You can give your kids $13,000 a year each without having to report anything to the IRS. Both parents could give $13,000 to a child ($26,000 total) without incurring a gift tax, but you have to file Form 709 with the IRS. However, there is also a lifetime gift exclusion of $1 million, so you can give more than $13,000 a year if you want to, but you have to file the 709 form with the IRS and keep track of how much the gifts add up to. After $1 million, the gift tax can be anywhere between 18% and 45% depending on income.

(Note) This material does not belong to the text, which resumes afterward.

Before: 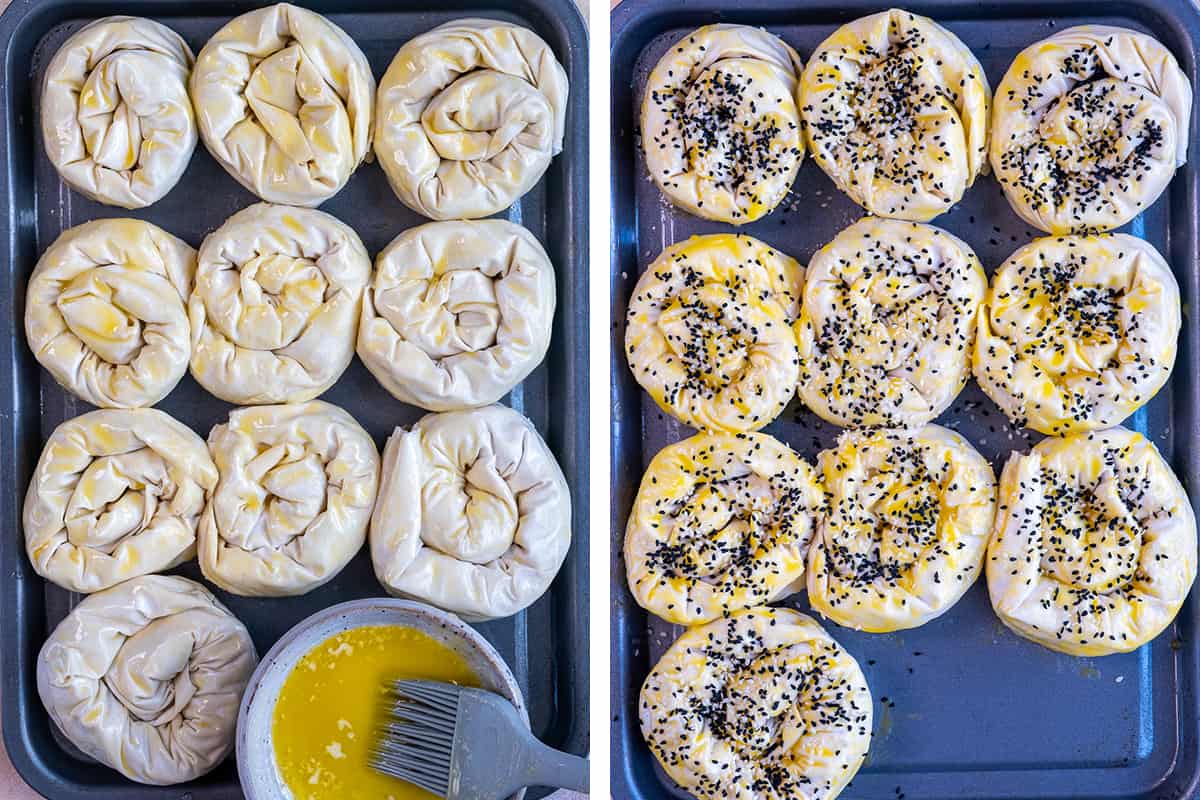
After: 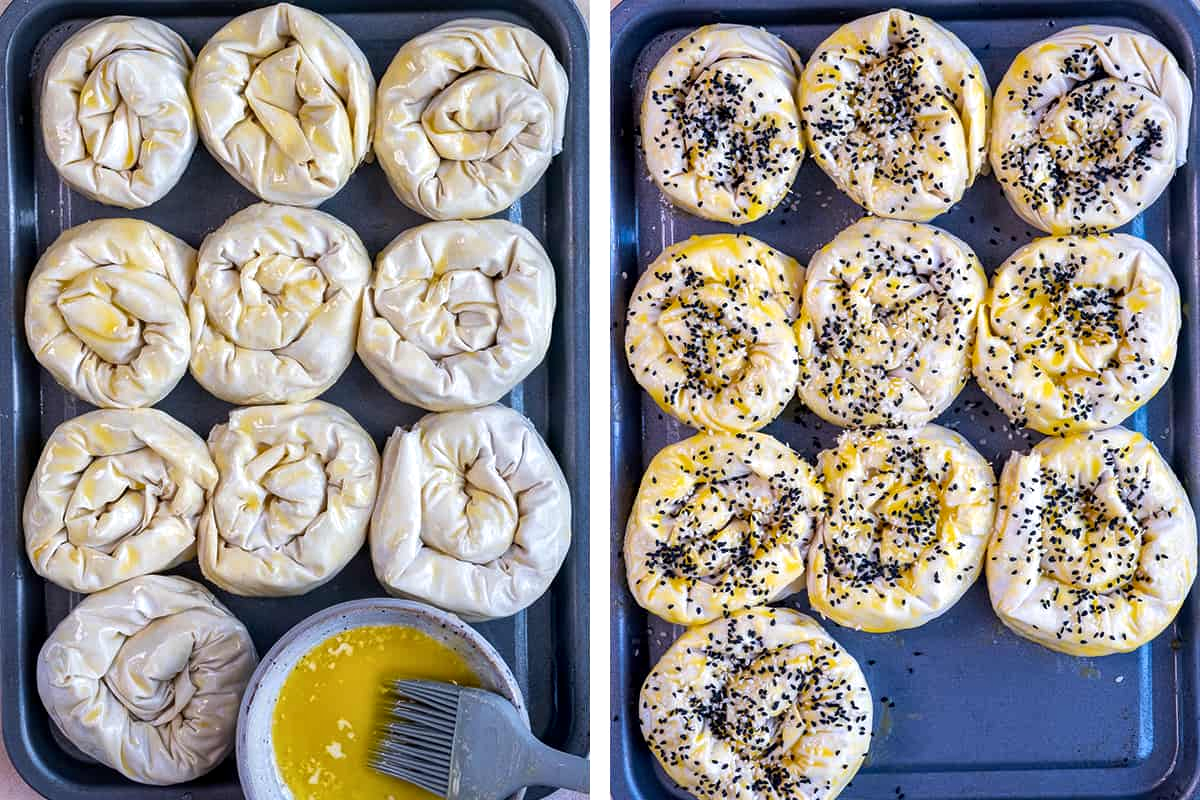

$13,000.00 per year per parent. If you are married, you and your spouse can give a total of $26,000.00 per adult child (can also give to spouse of adult child). I believe that if the spouse is deceased, then the surviving parent can still gift $26,000.00 per beneficiary but you should probably double check with a financial advisor on that.
2 years ago
Last edited at 10:00PM on 10/18/2011
Actually, there are two correct answers. You can gift any amount to your child free from income tax. Millions or billions! However, there is also a tax known as the Unified Gift and Estate Tax, which is a tax assessed on a person's estate at death. Many wealthy people would rather give two dollars to their kids than one dollar to the government, so Congress decided to tax gifts during life at basically the same rate as the estate after death. They realized, however, that parents would want to give kids Christmas and Birthday gifts and the IRS simply could not keep track of millions of tax returns reporting a fifty dollar baseball glove, so they allowed an annual exclusion amount. Originally it was ten thousand per giver per recipient per year. It is currently thirteen thousand.